- [Work order 1]
In the text on insurance and diabetes management, what limit do a few insurers place on test strips for people on oral medications?
- [Work order 2]
Using the reason given in the text on insurance and diabetes management, explain in one to three sentences why the writer considers the quarterly A1c reading not good enough.
- [Work order 3]
Continue the text on insurance and diabetes management from its last sentence.

- [Text shown]
□ □ □ □ □ □ □

These problems in diabetes management can be completely out of your control. The medical insurance industry which follows very closely the actions of Medicare can really hamper the management of diabetes.
First, even though Medicare has small programs when they reimburse doctors for screening elderly patients for diabetes, the medical insurance industry will not. In addition, the medical insurance industry and Medicare will not reimburse for expenses that do not diagnose diabetes. If the HbA1c is less than 6.1 or less than 126 mg/dl, blood sugar reading, insurance will not pay for prescriptions and anything relating to the potential advice that could help you prevent or delay the onset of full diabetes. This is the sad part of our insurance industry.
Then in the area of testing strips, most insurance companies are limiting them to just two per day that they will reimburse for. A few are even getting bolder and limiting the number to 50 test strips per month for people on oral medications. This makes learning what different foods do to your blood glucose levels very expensive after diagnosis and until you have gained confidence in the foods that you may consume.
This also is true when you add new foods or have unusual times like eating out a lot when it would be wise to know what the foods are doing to your blood glucose levels. This is why I can understand people that have a creep up in A1c's. We are being forced by our insurance to not manage our diabetes and maintain daily controls.
This in turn encourages doctors to discourage testing and doing what is necessary to manage our diabetes. The doctors then say that the A1c give us a quarterly reading to tell us how we are managing. I say this is not good enough. By being able to test as needed, we can more readily see how a food is affecting our blood glucose so that we can change the serving size or eliminate the food from our menu.

□ □ □ □ □ □ □

- [Given records]

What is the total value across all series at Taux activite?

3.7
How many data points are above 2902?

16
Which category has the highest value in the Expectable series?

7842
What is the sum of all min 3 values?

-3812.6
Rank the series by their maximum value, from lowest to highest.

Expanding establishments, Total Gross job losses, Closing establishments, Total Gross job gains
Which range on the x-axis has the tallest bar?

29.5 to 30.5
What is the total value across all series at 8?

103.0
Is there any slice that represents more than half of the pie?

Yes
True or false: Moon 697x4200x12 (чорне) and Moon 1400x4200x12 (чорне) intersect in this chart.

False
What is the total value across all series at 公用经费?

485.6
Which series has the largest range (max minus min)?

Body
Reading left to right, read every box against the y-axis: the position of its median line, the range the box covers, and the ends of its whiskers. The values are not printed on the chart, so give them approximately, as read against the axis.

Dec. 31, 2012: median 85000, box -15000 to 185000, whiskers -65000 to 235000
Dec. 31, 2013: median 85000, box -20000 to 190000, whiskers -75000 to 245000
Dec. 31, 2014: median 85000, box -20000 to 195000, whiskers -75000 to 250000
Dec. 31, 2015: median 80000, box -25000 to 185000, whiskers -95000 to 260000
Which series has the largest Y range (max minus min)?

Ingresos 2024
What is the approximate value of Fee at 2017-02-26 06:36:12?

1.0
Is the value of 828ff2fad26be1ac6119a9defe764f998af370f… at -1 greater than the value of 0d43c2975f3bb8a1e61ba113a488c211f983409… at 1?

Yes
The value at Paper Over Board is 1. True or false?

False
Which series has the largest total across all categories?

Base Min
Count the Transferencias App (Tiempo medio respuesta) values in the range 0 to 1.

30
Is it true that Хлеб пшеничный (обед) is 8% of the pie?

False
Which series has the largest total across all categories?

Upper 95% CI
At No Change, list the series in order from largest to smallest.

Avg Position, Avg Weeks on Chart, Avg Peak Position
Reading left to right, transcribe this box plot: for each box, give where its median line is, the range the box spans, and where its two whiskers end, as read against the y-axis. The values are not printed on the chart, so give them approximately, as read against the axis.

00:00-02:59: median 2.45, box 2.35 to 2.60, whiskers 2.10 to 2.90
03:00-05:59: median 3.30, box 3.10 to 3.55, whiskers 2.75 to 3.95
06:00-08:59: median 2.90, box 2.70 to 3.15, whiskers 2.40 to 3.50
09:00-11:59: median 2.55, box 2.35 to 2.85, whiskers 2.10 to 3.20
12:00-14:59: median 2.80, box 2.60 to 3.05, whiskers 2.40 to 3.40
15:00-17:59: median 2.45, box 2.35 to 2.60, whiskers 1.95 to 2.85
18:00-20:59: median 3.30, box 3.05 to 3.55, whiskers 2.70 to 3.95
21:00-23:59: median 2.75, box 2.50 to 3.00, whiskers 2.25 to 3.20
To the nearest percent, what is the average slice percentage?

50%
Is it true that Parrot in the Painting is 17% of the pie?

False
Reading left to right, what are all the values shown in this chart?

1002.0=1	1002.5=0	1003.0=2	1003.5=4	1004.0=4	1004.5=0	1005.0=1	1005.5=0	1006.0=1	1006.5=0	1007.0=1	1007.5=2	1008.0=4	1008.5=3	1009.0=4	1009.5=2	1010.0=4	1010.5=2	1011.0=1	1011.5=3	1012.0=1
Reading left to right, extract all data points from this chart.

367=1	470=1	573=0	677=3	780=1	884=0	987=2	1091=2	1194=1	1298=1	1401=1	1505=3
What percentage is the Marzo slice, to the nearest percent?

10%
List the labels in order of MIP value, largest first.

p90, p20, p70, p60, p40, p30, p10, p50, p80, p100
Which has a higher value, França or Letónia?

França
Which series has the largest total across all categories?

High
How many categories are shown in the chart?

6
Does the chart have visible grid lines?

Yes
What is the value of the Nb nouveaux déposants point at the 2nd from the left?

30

□ □ □ □ □ □ □

- [Answer section 1]
50 test strips per month.

- [Answer section 2]
Testing as needed shows more readily how a particular food affects blood glucose. That lets a person change the serving size or drop the food from the menu.

- [Answer section 3]
If a person is on insulin, there are a few more strips, but sometimes not enough. For those that are on oral medications, make sure that you know whether the medication can cause hypoglycemia. For oral medications alone, the amount of test strips should be allowed an increase, and medical insurance should cover them.
To me, Medicare and the medical insurance industry actions are counter intuitive and more harmful for patients than practicing a little preventive medicine. Granted there are always those individuals that will never manage diabetes and give the rest of us headaches because they have participated in the surveys that the medical insurance companies send out showing that there is little or no need for larger numbers of test strips. The medical insurance companies also find them for the studies to back their cutback of testing supplies.
This is making it harder and more difficult for those that wish to tightly manage their diabetes to accomplish this unless they are able to afford the additional test strips out of their own pocket.